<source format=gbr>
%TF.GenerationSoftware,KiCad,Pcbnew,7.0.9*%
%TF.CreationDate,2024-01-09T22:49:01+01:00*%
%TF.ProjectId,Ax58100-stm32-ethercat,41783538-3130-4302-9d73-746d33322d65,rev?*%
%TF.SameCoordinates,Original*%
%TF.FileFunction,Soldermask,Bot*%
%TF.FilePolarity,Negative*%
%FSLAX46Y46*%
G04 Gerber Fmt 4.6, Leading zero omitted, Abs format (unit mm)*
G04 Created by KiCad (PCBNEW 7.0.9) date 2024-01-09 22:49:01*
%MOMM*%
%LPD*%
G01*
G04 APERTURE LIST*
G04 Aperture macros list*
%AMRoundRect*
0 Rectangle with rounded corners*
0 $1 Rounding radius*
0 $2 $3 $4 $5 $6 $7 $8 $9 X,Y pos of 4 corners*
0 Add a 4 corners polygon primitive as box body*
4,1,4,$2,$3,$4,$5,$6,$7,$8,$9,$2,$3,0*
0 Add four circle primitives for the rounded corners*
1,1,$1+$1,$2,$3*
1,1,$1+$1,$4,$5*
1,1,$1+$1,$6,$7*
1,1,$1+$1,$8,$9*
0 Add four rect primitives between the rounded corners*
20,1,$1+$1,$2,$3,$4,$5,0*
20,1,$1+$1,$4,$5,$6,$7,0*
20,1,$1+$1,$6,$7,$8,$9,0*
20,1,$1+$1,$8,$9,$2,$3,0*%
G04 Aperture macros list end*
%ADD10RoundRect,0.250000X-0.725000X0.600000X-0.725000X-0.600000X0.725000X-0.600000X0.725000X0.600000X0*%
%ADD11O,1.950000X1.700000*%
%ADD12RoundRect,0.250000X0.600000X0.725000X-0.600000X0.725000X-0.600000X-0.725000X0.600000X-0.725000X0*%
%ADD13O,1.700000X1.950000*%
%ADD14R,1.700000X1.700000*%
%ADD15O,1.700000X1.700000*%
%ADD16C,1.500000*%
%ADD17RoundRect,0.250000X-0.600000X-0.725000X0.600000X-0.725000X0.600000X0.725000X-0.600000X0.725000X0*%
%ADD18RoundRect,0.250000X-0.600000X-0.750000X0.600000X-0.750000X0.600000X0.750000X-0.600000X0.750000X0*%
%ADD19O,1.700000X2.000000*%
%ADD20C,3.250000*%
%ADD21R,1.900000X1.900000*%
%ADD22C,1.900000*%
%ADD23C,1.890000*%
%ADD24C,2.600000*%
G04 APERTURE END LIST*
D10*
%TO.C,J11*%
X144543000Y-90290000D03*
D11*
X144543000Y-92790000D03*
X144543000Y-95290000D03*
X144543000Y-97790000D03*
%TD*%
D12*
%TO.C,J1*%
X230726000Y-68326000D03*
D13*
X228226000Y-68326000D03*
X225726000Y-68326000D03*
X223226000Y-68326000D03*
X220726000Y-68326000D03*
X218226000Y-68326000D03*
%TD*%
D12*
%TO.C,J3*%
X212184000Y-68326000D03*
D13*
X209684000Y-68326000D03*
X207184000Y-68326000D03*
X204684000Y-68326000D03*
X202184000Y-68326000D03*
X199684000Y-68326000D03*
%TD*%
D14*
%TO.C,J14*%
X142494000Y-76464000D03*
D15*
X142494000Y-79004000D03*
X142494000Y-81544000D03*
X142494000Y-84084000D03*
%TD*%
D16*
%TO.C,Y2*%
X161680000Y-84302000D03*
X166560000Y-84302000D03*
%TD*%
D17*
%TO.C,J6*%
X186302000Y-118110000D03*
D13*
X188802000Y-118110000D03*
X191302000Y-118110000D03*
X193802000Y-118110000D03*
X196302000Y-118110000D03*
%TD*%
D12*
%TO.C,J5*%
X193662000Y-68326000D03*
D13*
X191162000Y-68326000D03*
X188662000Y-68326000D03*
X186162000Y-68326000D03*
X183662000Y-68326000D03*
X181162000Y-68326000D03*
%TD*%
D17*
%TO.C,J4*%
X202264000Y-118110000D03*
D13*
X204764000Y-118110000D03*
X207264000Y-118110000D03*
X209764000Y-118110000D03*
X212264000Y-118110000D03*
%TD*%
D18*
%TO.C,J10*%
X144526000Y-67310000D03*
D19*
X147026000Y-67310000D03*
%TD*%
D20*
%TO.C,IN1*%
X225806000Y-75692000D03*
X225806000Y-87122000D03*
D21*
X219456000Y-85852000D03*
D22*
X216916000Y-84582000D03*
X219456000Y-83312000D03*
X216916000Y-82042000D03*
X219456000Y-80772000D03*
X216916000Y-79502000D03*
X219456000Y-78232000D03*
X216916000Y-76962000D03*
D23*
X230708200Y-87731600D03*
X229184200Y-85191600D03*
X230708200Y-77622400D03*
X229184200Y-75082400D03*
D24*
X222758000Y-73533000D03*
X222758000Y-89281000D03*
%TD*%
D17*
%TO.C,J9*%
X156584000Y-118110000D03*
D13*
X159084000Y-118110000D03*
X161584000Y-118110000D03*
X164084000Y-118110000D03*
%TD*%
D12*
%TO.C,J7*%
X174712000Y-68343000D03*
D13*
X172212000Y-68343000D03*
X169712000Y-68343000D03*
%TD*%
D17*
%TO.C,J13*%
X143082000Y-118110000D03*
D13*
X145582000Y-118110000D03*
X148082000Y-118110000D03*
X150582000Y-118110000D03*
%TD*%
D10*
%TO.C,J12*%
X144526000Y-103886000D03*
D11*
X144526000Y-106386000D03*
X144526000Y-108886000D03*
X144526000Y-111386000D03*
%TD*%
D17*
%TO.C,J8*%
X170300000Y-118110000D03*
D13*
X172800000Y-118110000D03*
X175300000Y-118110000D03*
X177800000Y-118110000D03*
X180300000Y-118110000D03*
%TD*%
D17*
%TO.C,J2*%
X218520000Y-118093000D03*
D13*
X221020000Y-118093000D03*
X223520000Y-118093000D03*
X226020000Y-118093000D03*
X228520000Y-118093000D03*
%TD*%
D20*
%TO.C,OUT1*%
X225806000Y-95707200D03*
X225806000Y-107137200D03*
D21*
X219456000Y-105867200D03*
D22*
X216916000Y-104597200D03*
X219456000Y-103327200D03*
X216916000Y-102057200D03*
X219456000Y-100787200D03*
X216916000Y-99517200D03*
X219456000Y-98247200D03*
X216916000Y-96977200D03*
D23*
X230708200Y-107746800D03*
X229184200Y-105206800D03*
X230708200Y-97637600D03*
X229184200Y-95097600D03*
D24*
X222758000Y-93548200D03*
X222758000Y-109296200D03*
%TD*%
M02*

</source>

********************

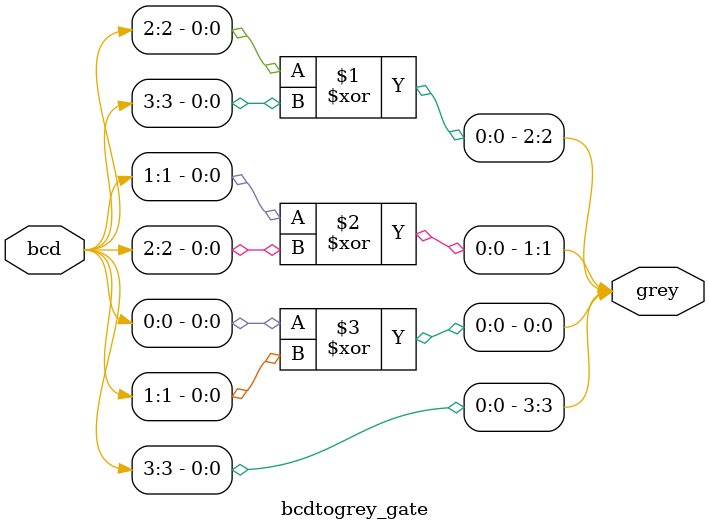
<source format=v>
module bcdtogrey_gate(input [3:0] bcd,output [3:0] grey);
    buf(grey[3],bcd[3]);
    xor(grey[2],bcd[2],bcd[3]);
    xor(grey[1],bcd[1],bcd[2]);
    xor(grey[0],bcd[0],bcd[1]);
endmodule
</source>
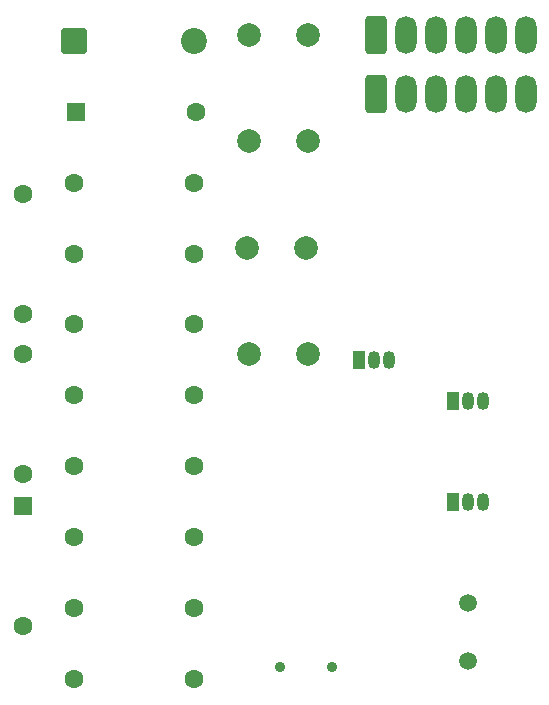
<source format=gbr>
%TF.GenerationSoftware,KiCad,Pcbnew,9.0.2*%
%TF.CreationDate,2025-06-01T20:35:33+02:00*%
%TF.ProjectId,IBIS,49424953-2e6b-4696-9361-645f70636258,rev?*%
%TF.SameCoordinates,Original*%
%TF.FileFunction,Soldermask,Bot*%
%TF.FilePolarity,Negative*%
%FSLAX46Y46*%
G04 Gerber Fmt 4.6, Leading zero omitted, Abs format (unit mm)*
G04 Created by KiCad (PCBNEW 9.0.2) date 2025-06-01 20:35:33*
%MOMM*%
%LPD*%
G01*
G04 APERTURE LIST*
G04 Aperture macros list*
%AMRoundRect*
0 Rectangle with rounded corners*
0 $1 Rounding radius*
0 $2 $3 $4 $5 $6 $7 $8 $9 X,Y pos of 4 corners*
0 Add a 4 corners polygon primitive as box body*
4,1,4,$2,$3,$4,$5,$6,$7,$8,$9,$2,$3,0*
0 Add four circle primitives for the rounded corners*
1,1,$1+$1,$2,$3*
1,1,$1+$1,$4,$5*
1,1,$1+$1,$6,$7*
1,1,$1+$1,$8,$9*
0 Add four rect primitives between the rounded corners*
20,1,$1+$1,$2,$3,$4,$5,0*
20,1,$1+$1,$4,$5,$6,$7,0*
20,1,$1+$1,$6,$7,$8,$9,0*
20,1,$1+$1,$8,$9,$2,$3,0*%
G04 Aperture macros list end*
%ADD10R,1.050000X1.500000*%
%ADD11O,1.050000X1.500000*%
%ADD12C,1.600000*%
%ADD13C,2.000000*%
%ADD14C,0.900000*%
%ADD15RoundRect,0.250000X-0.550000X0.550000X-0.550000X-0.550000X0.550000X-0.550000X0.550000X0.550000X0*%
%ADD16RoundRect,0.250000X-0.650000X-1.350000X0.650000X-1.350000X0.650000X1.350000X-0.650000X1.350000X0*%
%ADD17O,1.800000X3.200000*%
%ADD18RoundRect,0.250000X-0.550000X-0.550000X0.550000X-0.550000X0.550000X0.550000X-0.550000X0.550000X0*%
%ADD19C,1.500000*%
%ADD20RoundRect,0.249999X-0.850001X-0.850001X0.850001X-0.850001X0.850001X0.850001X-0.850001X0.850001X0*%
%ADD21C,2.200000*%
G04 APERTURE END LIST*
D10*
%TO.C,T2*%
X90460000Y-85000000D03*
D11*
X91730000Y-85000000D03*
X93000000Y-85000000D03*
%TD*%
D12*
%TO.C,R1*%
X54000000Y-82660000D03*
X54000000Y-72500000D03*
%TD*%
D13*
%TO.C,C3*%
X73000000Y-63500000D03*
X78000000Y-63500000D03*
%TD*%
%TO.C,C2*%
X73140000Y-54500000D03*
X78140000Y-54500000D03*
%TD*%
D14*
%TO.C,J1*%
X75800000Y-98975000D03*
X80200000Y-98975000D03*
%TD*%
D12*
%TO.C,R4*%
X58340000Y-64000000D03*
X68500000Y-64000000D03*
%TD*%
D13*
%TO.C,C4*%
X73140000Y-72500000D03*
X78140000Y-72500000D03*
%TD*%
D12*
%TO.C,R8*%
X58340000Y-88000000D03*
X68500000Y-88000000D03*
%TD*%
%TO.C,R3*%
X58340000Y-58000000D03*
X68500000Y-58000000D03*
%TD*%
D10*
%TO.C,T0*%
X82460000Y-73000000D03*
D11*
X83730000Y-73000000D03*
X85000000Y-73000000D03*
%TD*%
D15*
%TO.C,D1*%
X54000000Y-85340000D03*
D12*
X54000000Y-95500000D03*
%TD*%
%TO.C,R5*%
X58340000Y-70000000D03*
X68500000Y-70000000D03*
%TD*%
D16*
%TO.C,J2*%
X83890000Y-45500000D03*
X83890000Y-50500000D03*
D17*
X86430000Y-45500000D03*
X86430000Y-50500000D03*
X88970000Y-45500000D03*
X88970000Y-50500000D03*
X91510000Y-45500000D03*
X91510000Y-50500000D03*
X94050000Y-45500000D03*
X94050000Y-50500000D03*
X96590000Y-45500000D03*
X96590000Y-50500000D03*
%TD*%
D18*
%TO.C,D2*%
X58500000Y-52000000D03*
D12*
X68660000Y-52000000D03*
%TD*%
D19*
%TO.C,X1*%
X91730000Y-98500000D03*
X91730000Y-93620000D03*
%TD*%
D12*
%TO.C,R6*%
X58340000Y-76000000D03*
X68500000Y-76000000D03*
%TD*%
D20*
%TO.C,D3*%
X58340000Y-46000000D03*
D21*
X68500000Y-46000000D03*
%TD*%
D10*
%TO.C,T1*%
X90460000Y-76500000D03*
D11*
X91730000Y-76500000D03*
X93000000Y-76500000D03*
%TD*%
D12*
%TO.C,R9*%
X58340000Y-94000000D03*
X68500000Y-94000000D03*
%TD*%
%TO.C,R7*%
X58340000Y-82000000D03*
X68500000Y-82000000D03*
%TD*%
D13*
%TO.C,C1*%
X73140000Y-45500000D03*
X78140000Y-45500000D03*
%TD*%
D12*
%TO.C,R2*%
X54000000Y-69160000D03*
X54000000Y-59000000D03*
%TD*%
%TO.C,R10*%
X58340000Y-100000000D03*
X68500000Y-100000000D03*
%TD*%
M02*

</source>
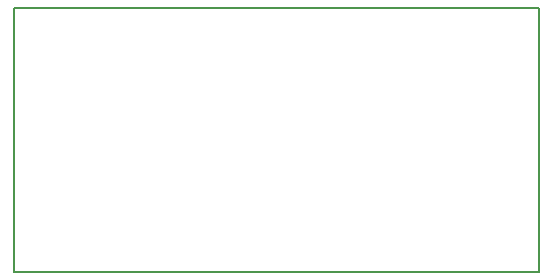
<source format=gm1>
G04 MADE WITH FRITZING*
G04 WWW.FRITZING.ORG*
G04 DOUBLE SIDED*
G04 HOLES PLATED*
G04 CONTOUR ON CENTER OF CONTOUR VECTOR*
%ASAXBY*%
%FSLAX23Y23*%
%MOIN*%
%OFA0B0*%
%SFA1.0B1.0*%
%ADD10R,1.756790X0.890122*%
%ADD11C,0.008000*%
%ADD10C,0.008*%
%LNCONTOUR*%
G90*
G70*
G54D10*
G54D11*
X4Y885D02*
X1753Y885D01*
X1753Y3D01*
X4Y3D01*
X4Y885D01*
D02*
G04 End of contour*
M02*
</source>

********************

▶ _What is expected_: What is needed is a count of the lines in the data that contain the word "FRITZING"; please give it and no other words.

▶ _Result of the exercise_: 2